Roger Ver (who used to support Bitcoin and now hates and actively fights it) just angrily ended an interview, flipping the bird to the interviewer.

One of the reasons he was angry was the fact that the interviewer didn’t follow his orders to call his new “Bcash” altcoin “Bitcoin cash”.

The question of what to call software like “Bcash” is regulated by trademark law.

As noted before, there is no trademark protection for the term “Bitcoin”, since that was ruled to be descriptive and the latest application for trademark protection was rejected in 2016.

I still think that it is not acceptable for a fork to keep the name “Bitcoin”. This creates the risk of confusion. It also dilutes the Bitcoin brand. And it gives the Bcash project a free ride on the good will and track record created by over eight years of hard effort by a development team they view as incompetent.

Ironically, if anyone was to return the favor and create a new project called “Bitcoin Cash Super”, they would potentially be violating trademark law.

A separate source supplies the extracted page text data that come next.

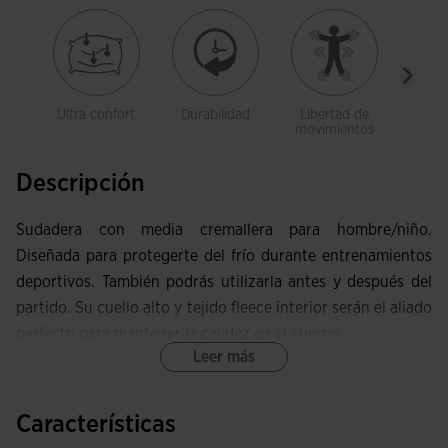
Ultra confort
Durabilidad
Libertad de
Sua
movimientos
Descripción
Sudadera con media cremallera para hombre/niño.
Diseñada para protegerte del frío durante entrenamientos
deportivos. También podrás utilizarla antes y después del
partido. Su cuello alto y tejido fleece interior serán el aliado
perfecto para mantener la calidez en el cuerpo.
Leer más
Esta sudadera de cuello alto cuenta con media cremallera y
pulsor protegido por una pieza de textil para evitar que
Características
roce con el cuello. Además, posee costuras adelantadas en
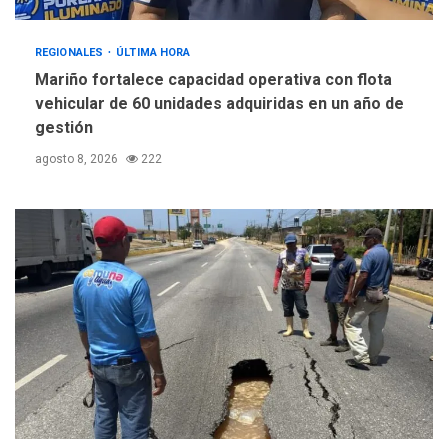
REGIONALES
ÚLTIMA HORA
Mariño fortalece capacidad operativa con flota
vehicular de 60 unidades adquiridas en un año de
gestión
agosto 8, 2026
222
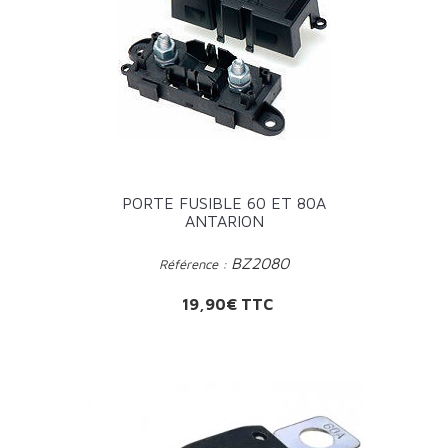
PORTE FUSIBLE 60 ET 80A
ANTARION
BZ2080
Référence :
Prix
19,90€ TTC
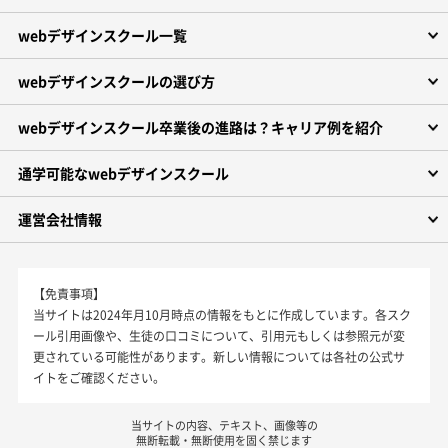
webデザインスクール一覧
webデザインスクールの選び方
webデザインスクール卒業後の進路は？キャリア例を紹介
通学可能なwebデザインスクール
運営会社情報
【免責事項】
当サイトは2024年月10月時点の情報をもとに作成しています。各スク
ール引用画像や、生徒の口コミについて、引用元もしくは参照元が変
更されている可能性があります。新しい情報については各社の公式サ
イトをご確認ください。
当サイトの内容、テキスト、画像等の
無断転載・無断使用を固く禁じます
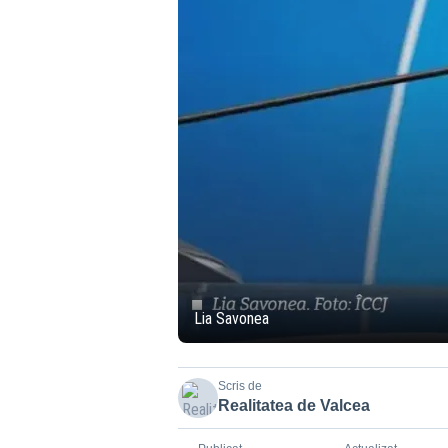
Lia Savonea
Scris de
Realitatea de Valcea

That’s because someone registered exactly that trademark lately:

So if someone did a “Bitcoin Cash Super” project, Ver might have reason to be annoyed, since that project would get a free ride on the multi-month effort of the Bcash world class expert coding team and their excellent track record of keeping the Bcash network up and running for multiple time slots of those couple of months. That would dilute the “Bitcoin Cash” brand and confuse consumers.

In contrast, his “Bitcoin Cash” project is diluting the Bitcoin brand. People backing Bitcoin can’t fight that with trademark law, in contrast to Linux (which term is protected by trademark). So obviously they will fight that by pointing out (correctly) that the Bcash project has nothing to do with Bitcoin and therefore is not entitled to use that name.

Nothing wrong with that, in my humble opinion.